== Records shown
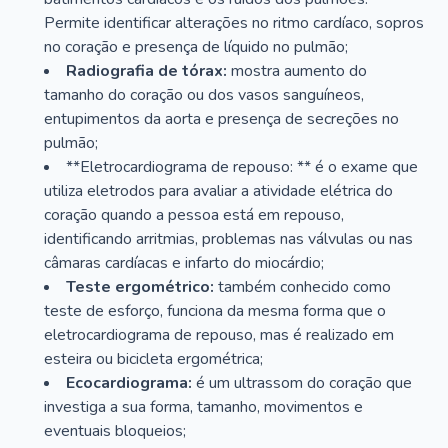
Permite identificar alterações no ritmo cardíaco, sopros
no coração e presença de líquido no pulmão;
Radiografia de tórax:
mostra aumento do
tamanho do coração ou dos vasos sanguíneos,
entupimentos da aorta e presença de secreções no
pulmão;
**Eletrocardiograma de repouso: ** é o exame que
utiliza eletrodos para avaliar a atividade elétrica do
coração quando a pessoa está em repouso,
identificando arritmias, problemas nas válvulas ou nas
câmaras cardíacas e infarto do miocárdio;
Teste ergométrico:
também conhecido como
teste de esforço, funciona da mesma forma que o
eletrocardiograma de repouso, mas é realizado em
esteira ou bicicleta ergométrica;
Ecocardiograma:
é um ultrassom do coração que
investiga a sua forma, tamanho, movimentos e
eventuais bloqueios;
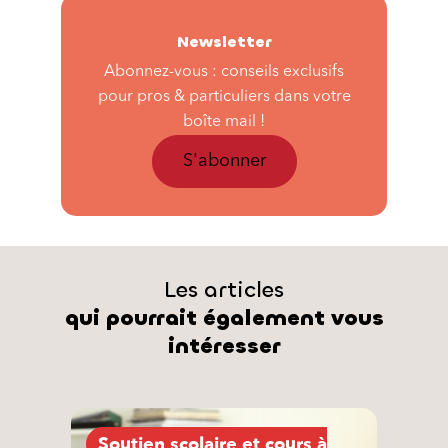
Newsletter
Abonnez-vous : conseils exclusifs
pour pros & particuliers dans votre
boîte mail !
S'abonner
Les articles
qui pourrait également vous
intéresser
Soutien scolaire et cours à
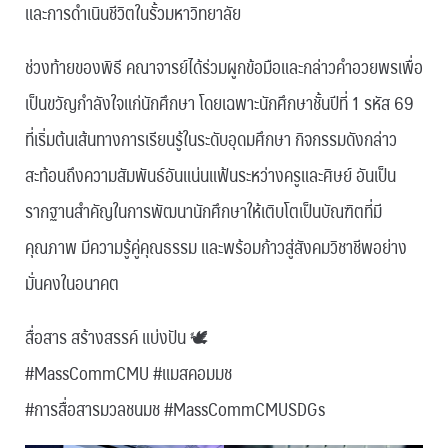
และการดำเนินชีวิตในรั้วมหาวิทยาลัย
ช่วงท้ายของพิธี คณาจารย์ได้ร่วมผูกข้อมือและกล่าวคำอวยพรเพื่อ
เป็นขวัญกำลังใจแก่นักศึกษา โดยเฉพาะนักศึกษาชั้นปีที่ 1 รหัส 69
ที่เริ่มต้นเส้นทางการเรียนรู้ในระดับอุดมศึกษา กิจกรรมดังกล่าว
สะท้อนถึงความสัมพันธ์อันแน่นแฟ้นระหว่างครูและศิษย์ อันเป็น
รากฐานสำคัญในการพัฒนานักศึกษาให้เติบโตเป็นบัณฑิตที่มี
คุณภาพ มีความรู้คู่คุณธรรม และพร้อมก้าวสู่สังคมวิชาชีพอย่าง
มั่นคงในอนาคต
สื่อสาร สร้างสรรค์ แบ่งปัน 🕊
#MassCommCMU #แมสคอมมช
#การสื่อสารมวลชนมช #MassCommCMUSDGs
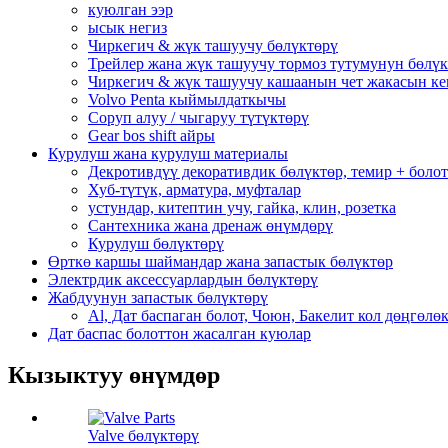
куюлган ээр
ысык негиз
Чиркегич & жүк ташуучу бөлүктөрү
Трейлер жана жүк ташуучу тормоз тутумунун бөлү
Чиркегич & жүк ташуучу кашаанын чет жакасын ке
Volvo Penta кыймылдаткычы
Соруп алуу / чыгаруу түтүктөрү
Gear bos shift айры
Курулуш жана курулуш материалы
Декротивдүү декоративдик бөлүктөр, темир + боло
Хуб-түтүк, арматура, муфталар
устундар, китептин учу, гайка, клин, розетка
Сантехника жана дренаж өнүмдөрү
Курулуш бөлүктөрү
Өрткө каршы шаймандар жана запастык бөлүктөр
Электрдик аксессуарлардын бөлүктөрү
Жабдуунун запастык бөлүктөрү
Al, Дат баспаган болот, Чоюн, Бакелит кол дөңгөлө
Дат баспас болоттон жасалган куюлар
Кызыктуу өнүмдөр
Valve бөлүктөрү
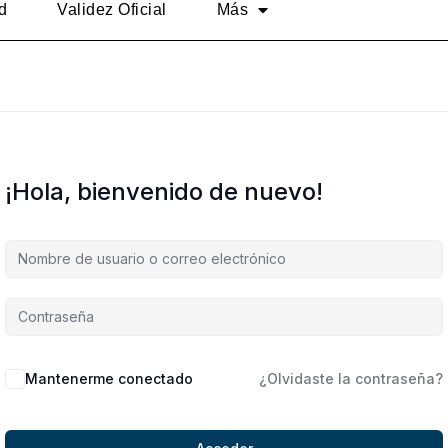
d
Validez Oficial
Más
¡Hola, bienvenido de nuevo!
Alternative:
Mantenerme conectado
¿Olvidaste la contraseña?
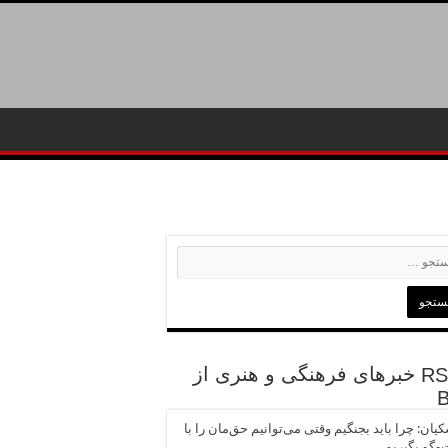
خبرهای فرهنگی و هنری از
یان: چرا باید بجنگیم وقتی می‌توانیم حق‌مان را با
وگو بگیریم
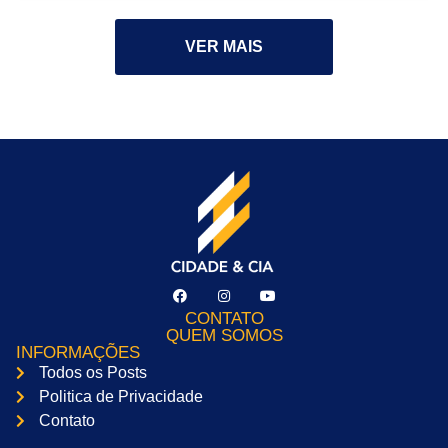
VER MAIS
CONTATO
QUEM SOMOS
INFORMAÇÕES
Todos os Posts
Politica de Privacidade
Contato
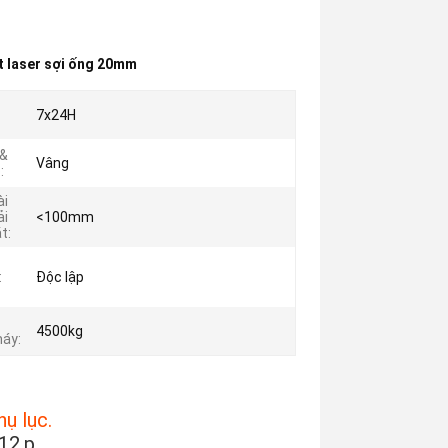
t laser sợi ống 20mm
7x24H
 &
Vâng
:
ài
ải
<100mm
t:
:
Độc lập
4500kg
áy:
hụ lục.
.p...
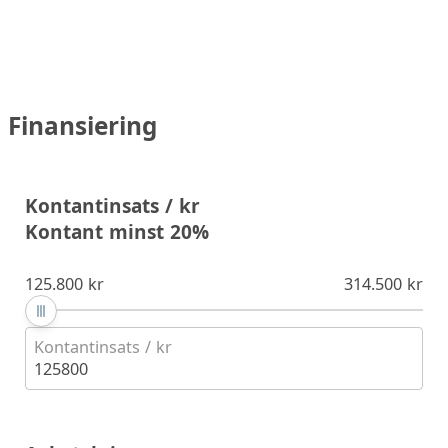
Finansiering
Kontantinsats / kr
Kontant minst 20%
125.800 kr
314.500 kr
Kontantinsats / kr
125800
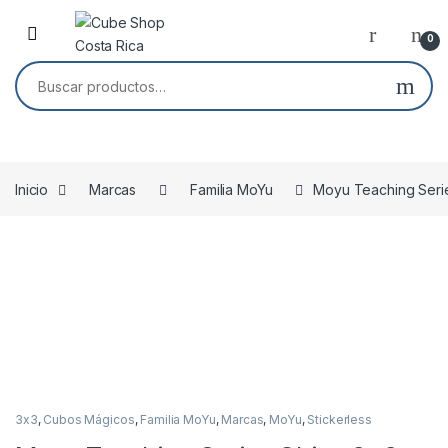
Skip to navigation
Skip to content
0
Buscar por:
Inicio
Marcas
Familia MoYu
Moyu Teaching Seri
3x3
,
Cubos Mágicos
,
Familia MoYu
,
Marcas
,
MoYu
,
Stickerless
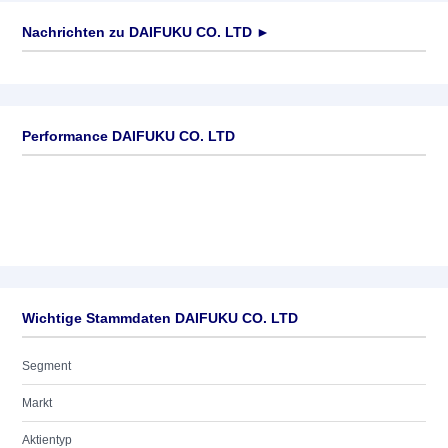
Nachrichten zu
DAIFUKU CO. LTD
►
Keine News verfügbar
Performance DAIFUKU CO. LTD
Wichtige Stammdaten DAIFUKU CO. LTD
Segment
Markt
Aktientyp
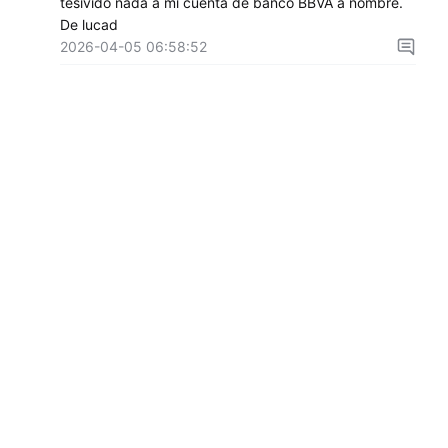
tesivido nada a mi cuenta de banco BBVA a nombre.
De lucad
2026-04-05 06:58:52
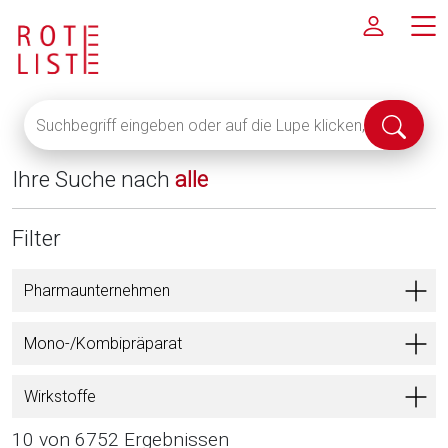
Suchbegriff
Suche
eingeben
abschi
oder
Ihre Suche nach
alle
auf
die
Lupe
Filter
klicken,
um
Pharmaunternehmen
alle
Fachinformationen
Mono-/Kombipräparat
anzuzeigen
Wirkstoffe
10 von 6752 Ergebnissen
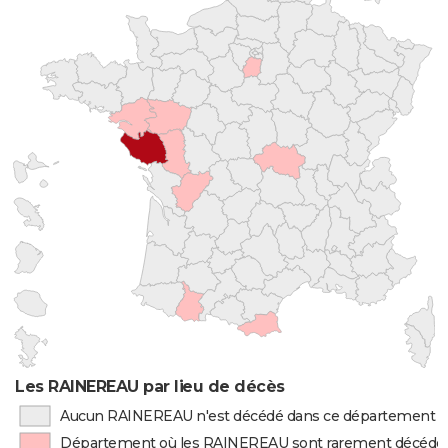
Les RAINEREAU par lieu de décès
Aucun RAINEREAU n'est décédé dans ce département
Département où les RAINEREAU sont rarement décédé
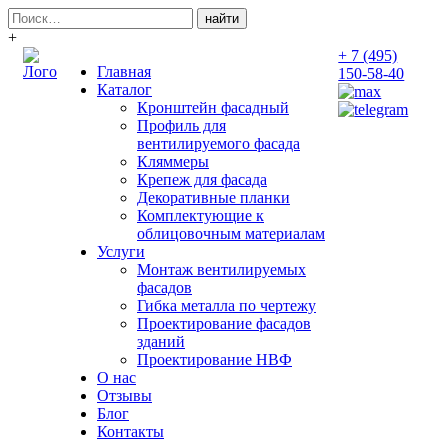
Поиск:
+
+ 7 (495)
Главная
150-58-40
Каталог
Кронштейн фасадный
Профиль для
вентилируемого фасада
Кляммеры
Крепеж для фасада
Декоративные планки
Комплектующие к
облицовочным материалам
Услуги
Монтаж вентилируемых
фасадов
Гибка металла по чертежу
Проектирование фасадов
зданий
Проектирование НВФ
О нас
Отзывы
Блог
Контакты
====
The task: Wherever the word "dans" appears in the entries above, copy that line.

Exercise response:
pour pros & particuliers dans votre
Aucun RAINEREAU n'est décédé dans ce département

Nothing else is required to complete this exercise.